_ABOUT THIS EXERCISE_.
Below is a listing from which only part is wanted; return exactly the lines from the one with "- coffee cup [363,221,427,325]" up to and including the one with "- spoon rest [399,196,537,253]".

_EXTRACTED DATA_.

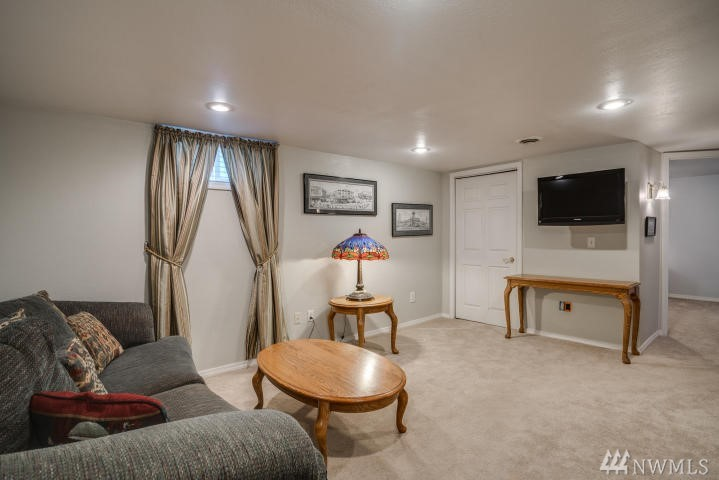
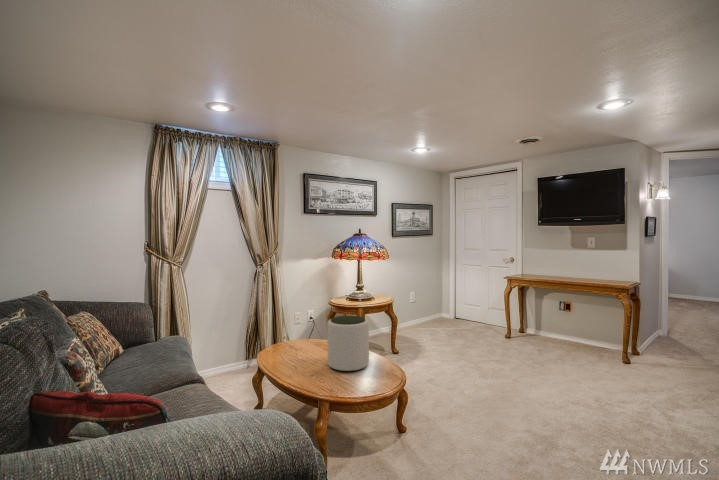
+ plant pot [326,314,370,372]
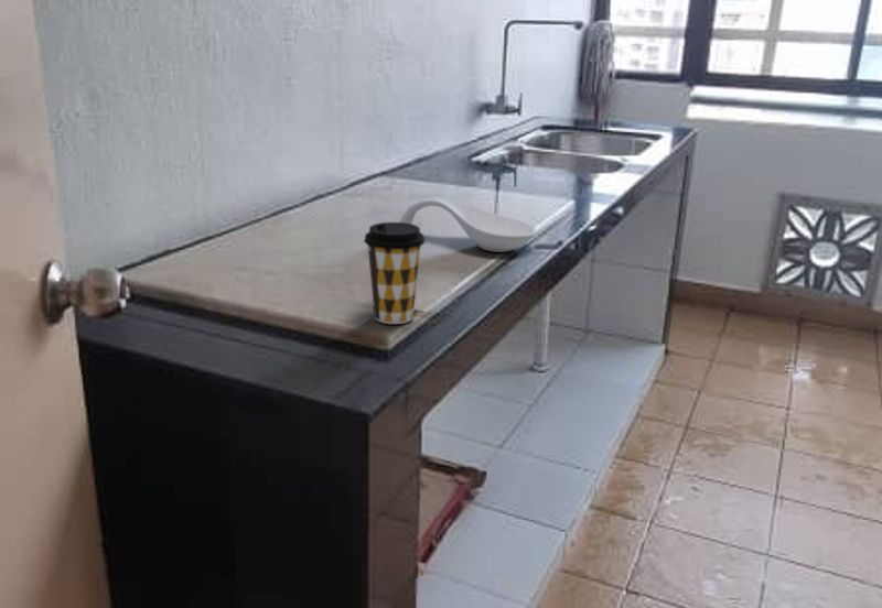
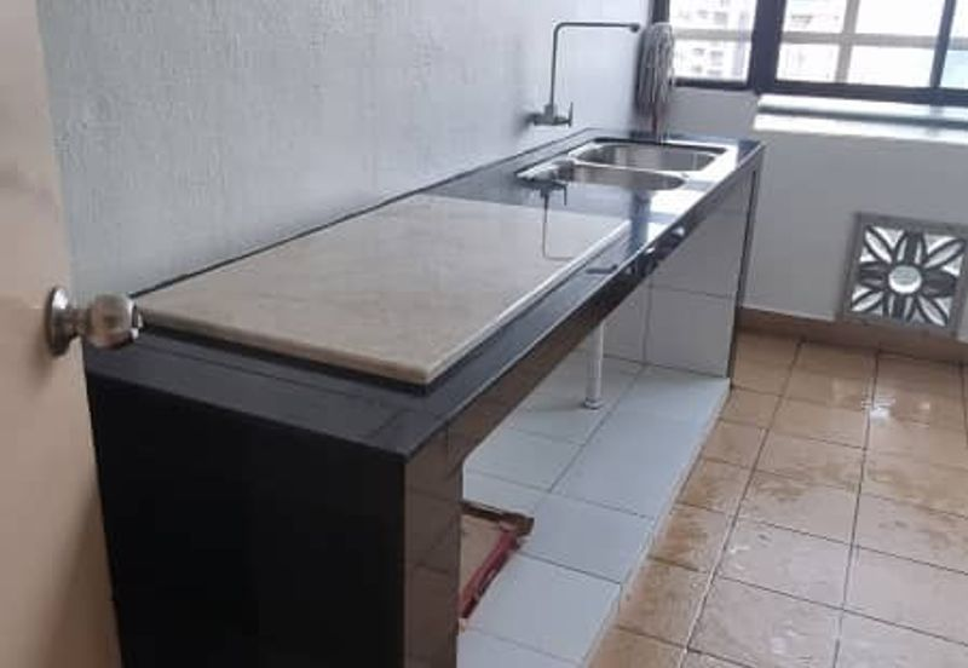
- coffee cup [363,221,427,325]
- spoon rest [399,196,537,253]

* * *

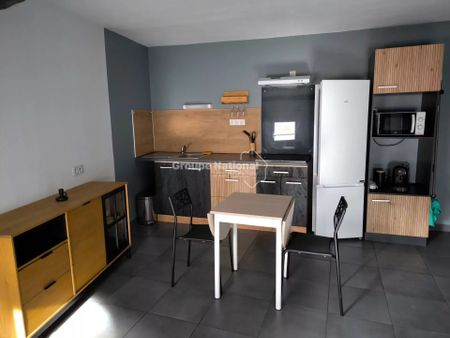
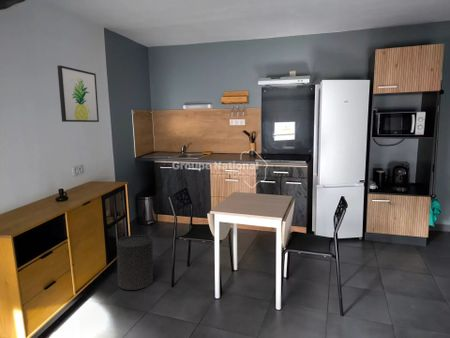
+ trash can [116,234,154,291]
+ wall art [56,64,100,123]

_SOLUTION TO THE PROBLEM_.
- coffee cup [363,221,427,325]
- spoon rest [399,196,537,253]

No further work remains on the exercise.